Occorre che i progetti siano calibrati su quest’uomo, che non è ideale e spesso non corrisponde alle aspettative.
E’ questo livello delle discipline del particolare, che si occupano di alimentazione, di salute, di cura, di bisogni, di sopravvivenza.
Con una simile organizzazione piramidale, vengono minimizzati i conflitti e si evita di diffondere la logica dell’ ‘homo homini lupus’, parlando invece di gioia di vivere e di felicità.
Anche a proposito di questi sentimenti è possibile costruire una scienza, poiché si tratta di attese e delusioni, di bisogni soddisfatti e di frustrazioni.
E si giunge così finalmente a contatto con il singolo individuo e con i suoi sentimenti.
Nella sua Repubblica Platone non metterebbe più i soldati e gli schiavi, e nemmeno io li pongo nella mia società utopica, che ho diritto di costruire senza disturbare nessuno.

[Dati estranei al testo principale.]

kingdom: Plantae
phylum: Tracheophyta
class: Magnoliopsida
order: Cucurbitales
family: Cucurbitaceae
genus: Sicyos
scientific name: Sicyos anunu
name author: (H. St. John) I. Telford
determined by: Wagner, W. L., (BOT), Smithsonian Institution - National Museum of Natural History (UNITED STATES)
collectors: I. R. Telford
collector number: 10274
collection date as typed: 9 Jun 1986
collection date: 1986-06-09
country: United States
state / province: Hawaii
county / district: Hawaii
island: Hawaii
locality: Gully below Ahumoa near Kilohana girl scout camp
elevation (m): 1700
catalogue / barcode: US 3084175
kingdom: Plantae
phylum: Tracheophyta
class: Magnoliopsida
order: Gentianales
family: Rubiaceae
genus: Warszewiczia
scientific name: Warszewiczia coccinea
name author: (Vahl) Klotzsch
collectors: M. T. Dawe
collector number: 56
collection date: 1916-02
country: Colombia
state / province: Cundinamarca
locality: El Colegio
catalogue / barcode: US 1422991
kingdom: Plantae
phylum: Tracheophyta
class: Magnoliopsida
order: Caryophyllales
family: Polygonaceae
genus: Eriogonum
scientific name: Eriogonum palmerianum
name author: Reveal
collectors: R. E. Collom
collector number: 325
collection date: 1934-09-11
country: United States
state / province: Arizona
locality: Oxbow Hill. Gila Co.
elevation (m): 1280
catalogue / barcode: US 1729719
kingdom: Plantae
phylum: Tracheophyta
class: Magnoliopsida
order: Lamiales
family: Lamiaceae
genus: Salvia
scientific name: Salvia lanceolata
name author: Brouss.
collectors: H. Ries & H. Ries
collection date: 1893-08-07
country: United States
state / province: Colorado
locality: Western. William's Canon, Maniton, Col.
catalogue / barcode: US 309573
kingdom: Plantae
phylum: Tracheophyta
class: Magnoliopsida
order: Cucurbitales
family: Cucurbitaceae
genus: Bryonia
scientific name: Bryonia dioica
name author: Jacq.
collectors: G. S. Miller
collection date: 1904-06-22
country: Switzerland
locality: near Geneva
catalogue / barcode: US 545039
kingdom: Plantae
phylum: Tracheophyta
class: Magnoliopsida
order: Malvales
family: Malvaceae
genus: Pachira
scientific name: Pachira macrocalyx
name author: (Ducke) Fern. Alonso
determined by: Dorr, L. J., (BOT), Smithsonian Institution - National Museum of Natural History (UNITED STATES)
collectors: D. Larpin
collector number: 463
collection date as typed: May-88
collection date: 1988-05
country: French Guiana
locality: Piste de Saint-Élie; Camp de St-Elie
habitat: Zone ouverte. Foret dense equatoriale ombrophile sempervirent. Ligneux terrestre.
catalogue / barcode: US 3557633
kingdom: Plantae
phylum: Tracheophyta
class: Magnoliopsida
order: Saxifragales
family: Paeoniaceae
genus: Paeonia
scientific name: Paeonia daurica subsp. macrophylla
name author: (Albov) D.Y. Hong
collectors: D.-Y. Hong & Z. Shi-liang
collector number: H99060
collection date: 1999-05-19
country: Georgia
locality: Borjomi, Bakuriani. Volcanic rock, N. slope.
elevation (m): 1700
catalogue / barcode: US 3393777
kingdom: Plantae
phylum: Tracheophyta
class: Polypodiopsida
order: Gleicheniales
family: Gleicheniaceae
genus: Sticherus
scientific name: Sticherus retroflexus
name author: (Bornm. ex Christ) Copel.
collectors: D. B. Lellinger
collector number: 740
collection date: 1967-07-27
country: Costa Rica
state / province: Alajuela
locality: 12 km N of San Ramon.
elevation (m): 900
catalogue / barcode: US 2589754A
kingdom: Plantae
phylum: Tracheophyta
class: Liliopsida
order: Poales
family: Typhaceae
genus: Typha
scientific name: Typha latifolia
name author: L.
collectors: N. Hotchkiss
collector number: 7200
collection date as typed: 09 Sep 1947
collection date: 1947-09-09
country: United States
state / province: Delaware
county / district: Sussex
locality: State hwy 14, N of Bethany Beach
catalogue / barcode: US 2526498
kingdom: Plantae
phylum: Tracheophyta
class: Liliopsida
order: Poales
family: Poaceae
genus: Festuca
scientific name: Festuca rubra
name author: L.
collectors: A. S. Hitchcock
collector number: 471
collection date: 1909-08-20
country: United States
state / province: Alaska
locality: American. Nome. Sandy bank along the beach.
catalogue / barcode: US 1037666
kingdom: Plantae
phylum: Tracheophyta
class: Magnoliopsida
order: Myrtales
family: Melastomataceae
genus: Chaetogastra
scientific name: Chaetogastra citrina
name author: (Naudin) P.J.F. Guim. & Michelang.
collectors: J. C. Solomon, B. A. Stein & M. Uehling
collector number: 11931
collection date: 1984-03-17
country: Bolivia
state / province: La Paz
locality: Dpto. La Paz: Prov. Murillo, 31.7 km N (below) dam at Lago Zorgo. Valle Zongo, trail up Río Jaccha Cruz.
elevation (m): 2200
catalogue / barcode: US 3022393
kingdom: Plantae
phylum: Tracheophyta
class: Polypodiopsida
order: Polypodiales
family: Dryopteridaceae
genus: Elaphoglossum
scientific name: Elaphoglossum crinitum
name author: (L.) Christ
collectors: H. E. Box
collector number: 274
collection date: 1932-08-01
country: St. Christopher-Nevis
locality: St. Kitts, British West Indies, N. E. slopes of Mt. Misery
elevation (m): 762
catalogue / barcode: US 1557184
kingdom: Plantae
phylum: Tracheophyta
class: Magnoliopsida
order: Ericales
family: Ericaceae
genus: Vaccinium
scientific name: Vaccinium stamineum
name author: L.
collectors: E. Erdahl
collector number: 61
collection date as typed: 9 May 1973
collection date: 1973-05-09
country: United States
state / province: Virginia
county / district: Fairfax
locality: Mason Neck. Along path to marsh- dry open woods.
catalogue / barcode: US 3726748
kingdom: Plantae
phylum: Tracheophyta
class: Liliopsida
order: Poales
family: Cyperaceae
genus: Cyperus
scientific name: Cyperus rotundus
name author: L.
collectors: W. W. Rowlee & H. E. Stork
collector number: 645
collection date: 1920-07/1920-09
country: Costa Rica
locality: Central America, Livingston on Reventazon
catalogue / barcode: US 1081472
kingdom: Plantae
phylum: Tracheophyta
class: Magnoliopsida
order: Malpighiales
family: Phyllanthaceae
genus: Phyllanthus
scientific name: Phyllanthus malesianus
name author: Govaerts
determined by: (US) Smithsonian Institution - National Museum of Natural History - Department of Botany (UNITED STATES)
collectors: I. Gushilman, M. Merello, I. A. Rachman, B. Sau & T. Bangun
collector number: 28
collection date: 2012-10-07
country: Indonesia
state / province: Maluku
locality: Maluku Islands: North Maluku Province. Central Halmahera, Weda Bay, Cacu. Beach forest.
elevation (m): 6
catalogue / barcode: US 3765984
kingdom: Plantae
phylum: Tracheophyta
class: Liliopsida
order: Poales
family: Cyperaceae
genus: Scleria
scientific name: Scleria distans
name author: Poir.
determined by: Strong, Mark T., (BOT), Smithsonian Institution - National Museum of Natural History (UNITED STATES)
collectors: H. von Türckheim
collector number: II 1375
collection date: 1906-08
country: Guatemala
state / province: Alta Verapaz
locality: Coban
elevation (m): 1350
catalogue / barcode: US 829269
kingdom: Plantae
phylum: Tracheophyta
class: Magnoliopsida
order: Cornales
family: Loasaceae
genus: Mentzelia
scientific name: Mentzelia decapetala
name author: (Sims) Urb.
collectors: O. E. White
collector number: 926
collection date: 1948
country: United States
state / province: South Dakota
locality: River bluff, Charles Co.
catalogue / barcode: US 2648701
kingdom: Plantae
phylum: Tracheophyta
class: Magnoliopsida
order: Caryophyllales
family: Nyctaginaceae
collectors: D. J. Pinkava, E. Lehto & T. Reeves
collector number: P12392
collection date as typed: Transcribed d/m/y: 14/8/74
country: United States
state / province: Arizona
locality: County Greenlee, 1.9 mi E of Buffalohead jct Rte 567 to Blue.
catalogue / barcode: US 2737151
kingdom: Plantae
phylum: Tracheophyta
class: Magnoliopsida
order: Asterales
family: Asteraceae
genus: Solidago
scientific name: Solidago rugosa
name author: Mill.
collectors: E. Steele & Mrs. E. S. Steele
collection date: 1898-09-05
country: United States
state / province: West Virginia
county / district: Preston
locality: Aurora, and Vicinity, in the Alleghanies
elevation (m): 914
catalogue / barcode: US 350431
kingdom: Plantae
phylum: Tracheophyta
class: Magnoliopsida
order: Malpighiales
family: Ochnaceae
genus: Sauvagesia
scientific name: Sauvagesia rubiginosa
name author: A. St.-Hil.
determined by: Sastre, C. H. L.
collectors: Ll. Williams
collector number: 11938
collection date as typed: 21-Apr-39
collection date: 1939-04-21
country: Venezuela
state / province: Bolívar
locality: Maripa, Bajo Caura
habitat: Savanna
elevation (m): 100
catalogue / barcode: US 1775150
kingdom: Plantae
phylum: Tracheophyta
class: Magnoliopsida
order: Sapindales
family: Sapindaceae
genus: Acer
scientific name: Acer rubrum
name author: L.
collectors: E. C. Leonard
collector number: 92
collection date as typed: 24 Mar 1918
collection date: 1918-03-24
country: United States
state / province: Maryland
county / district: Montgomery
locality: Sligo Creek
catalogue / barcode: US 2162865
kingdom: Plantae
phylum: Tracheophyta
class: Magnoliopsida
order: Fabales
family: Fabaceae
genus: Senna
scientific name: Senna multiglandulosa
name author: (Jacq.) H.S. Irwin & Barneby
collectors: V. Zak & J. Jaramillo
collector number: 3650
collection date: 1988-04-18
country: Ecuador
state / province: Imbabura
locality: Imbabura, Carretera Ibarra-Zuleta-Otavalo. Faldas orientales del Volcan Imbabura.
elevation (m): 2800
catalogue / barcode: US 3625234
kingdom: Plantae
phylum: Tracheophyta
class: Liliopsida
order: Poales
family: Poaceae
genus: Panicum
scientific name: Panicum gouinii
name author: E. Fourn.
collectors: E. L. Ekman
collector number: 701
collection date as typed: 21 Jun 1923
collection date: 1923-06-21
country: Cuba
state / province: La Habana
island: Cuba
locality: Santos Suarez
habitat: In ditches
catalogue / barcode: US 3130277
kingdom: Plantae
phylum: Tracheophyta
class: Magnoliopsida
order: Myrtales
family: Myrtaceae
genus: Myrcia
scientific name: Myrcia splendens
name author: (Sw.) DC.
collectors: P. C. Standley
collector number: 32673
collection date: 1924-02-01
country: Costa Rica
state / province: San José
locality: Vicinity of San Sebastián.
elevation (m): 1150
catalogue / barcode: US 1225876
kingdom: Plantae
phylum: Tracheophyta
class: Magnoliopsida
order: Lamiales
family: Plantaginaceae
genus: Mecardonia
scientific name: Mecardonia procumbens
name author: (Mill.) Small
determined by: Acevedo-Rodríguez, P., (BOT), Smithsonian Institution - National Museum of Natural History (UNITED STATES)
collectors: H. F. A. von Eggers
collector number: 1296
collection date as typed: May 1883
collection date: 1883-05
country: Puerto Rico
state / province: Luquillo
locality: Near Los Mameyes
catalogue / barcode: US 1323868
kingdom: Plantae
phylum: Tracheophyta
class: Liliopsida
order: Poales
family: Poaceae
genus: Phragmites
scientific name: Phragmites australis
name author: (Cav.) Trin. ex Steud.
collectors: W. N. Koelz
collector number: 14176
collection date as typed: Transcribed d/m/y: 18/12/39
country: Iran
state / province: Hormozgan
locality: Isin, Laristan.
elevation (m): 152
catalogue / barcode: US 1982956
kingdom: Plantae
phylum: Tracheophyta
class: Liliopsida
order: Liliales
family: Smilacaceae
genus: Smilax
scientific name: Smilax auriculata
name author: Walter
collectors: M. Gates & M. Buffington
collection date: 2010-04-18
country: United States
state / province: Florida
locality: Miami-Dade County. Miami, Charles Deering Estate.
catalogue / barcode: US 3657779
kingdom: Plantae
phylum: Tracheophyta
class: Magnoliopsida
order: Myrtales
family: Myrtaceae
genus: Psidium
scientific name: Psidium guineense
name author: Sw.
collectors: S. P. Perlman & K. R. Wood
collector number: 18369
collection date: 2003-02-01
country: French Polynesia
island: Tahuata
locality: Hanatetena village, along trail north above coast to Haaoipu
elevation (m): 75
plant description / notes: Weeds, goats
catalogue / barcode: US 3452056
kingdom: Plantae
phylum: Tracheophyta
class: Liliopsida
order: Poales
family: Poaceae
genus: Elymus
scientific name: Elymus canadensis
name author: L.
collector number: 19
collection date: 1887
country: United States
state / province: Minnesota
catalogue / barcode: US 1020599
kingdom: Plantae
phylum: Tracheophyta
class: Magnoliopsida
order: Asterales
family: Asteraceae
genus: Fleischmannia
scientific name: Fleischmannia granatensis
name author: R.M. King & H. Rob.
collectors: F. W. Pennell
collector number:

Semmai chiedo venia per qualche incongruenza, ma sono in volo, sto salendo alto e non ho l’esperienza di un’aquila reale e non possiedo nemmeno le piccole ali di un fringuello.
In questa utopia il denaro ha un ruolo importante, credo, perché si tratta di una società, la nostra, che ha bisogno di sviluppo e di organizzazione creativa.
Gli individui devono muoversi in tutto il mondo, con la voglia di fare esperienze e scoprire punti di vista differenti. […]
Ma il denaro non sostituirà né i filosofi né gli psicologi, e gli economisti devono trovare la maniera per permettere agli uomini, così fragili, di vivere senza lotte in uno spazio limitato e dalle risorse finite.
Il denaro è uno strumento, e nemmeno uno dei più rilevanti.
Non può (e non deve ndr) trasformarsi nel vitello d’oro che prende il posto di Yahweh. […]
Il portafoglio è solo uno strumento che facilita la vita dell’uomo, non vale quanto un testo sacro o un’antica pergamena con un segreto sulla saggezza del mondo.
So che può essere anche pericoloso, ma è utile se usato entro i giusti limiti.”